Janice Airhart
MOTHER OF MY INVENTION: A MOTHERLESS DAUGHTER MEMOIR
My mother was institutionalized for schizophrenia shortly after my birth in 1953 until her death in 1966, leaving strangers and acquaintances to provide examples in becoming a woman and mother. MOTHER OF MY INVENTION: A MOTHERLESS DAUGHTER MEMOIR explores the challenges of growing up motherless, while overcoming the stigma of mental illness and the fear of inheriting an incurable disease.
I was still an infant when my mother was committed to a Louisiana asylum. Schizophrenia dulled her personality and impaired her ability to mother her three children. Cutting-edge treatments of the era only made things worse. I could pretend I was like my first-grade classmates until Mother came home to live with us for a few months and spun out of control in a frightening, public display of psychotic delusion.Beyond a few, sometimes frightening memories of my mother during short visits home, there’s scant evidence to prove she existed. From childhood, I secretly studied artifacts and photos for the presence of a living, breathing mother, but they revealed little. My family was so traumatized they wouldn’t speak of her; it seemed dangerous to ask. Mother’s death, when I was thirteen, left me feeling only guilty relief at no longer having to explain her absence. I could simply say she’d died.
My father soon remarried and moved us to a new home across town, what seemed like an alien universe. When he abdicated his parenting role, with its stated and unstated rules, to my new stepmother, it was another loss. I felt dumped, and alone, in a foreign environment. Keeping me sane were an older sister and the women of the church I’d known my whole life. These godly women provided a sense of belonging.
When I became a mother at nineteen, I wasn’t prepared mentally or emotionally. In addition, my fear of developing schizophrenia now extended to my children. The anxiety initiated a renewed search for my heritage, resulting in mostly dead ends. Breaking the pact of silence with my father, traveling cross-country to question an aunt, seeking a hypnotist to dislodge memories, and obtaining my mother’s hospital records didn’t satisfy. The mother I invented from tangential evidence gave no comfort or motherly advice.
Despite failures, pursuing and embracing new experiences taught me to become a competent and compassionate human being. Professional and volunteer activities fulfilled me—in some ways mothered me.
Three days before her death, Mother wrote a lighthearted letter to my father, professing her love for us all. Despite the years of hellish hospitalization and treatment, she expressed surprising humanity, in near-poetic words. This is the legacy I choose.
While writing my story, I struggled with incomplete memories, yet I persevered in finding the truth I needed: Persistent, life-long efforts to uncover my mother’s identity have themselves shaped me. In the end, the harrowing search for my mother—fraught with fears, stigma, and disappointing dead ends—facilitated a more satisfying quest for self-discovery.
Bio
Janice Airhart has been a medical technologist, biomedical research tech, freelance writer and editor, science teacher to pregnant teens, bioscience program representative, and adjunct English professor. Her essays and articles have appeared in The Sun, The Science Teacher, Lutheran Woman Today, Concho River Review, Story Circle Network’s Real Women Write 2019 and 2021 anthologies, and One Woman’s Day blog. Her memoir, Mother of My Invention won the Minerva Rising 2021 Memoir Contest and was released in November 2022. Airhart is currently working on a second memoir about her later life career teaching science to teen moms.

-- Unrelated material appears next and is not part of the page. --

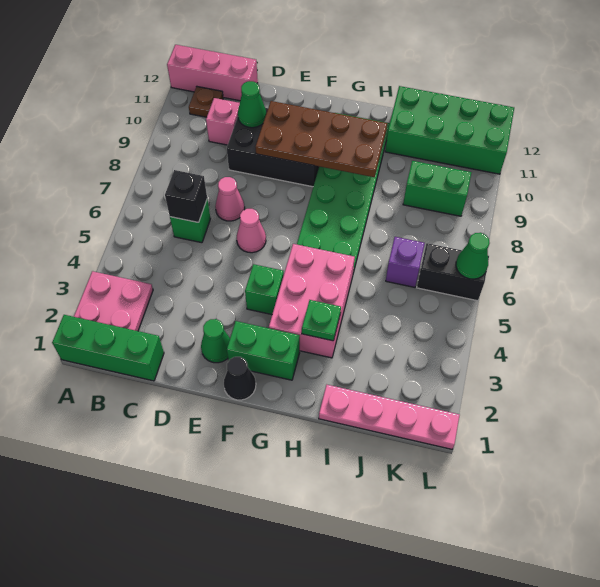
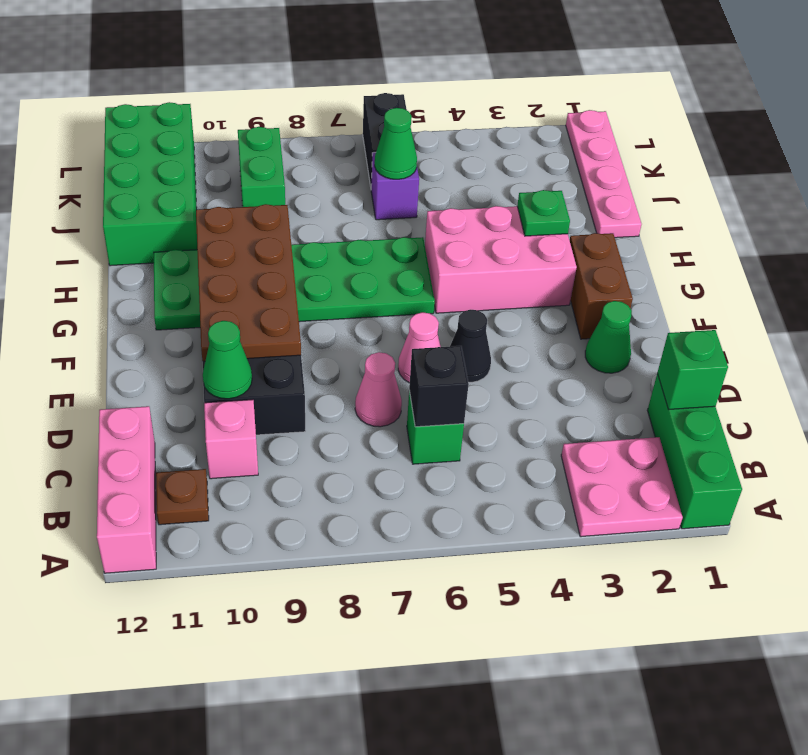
black 1x1 cone [224,357,256,400] -> black 1x1 cone moved to [450,310,491,382]
green 1x2 brick [227,321,300,380] -> brown 1x2 brick [570,233,633,339]
green 1x1 brick [245,264,284,314] -> green 1x1 brick moved to [657,330,728,410]
green 1x1 cone [456,233,490,279] -> green 1x1 cone moved to [375,108,417,179]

Jan Airhart is an amazing woman. I grew up in the same era as Jan and her book connected to so many of my experiences and memories. Her writing draws you in to self reflection in ways that are both comforting and challenging. I cannot wait for her next book!
Janice, What a powerful story you have to tell from growing up with challenges hard for most to imagine. I grew up in the same era and appreciate how much we were in the relative dark ages regarding schizophrenia and other mental illnesses. Congratulations on your book Mother of my Invention!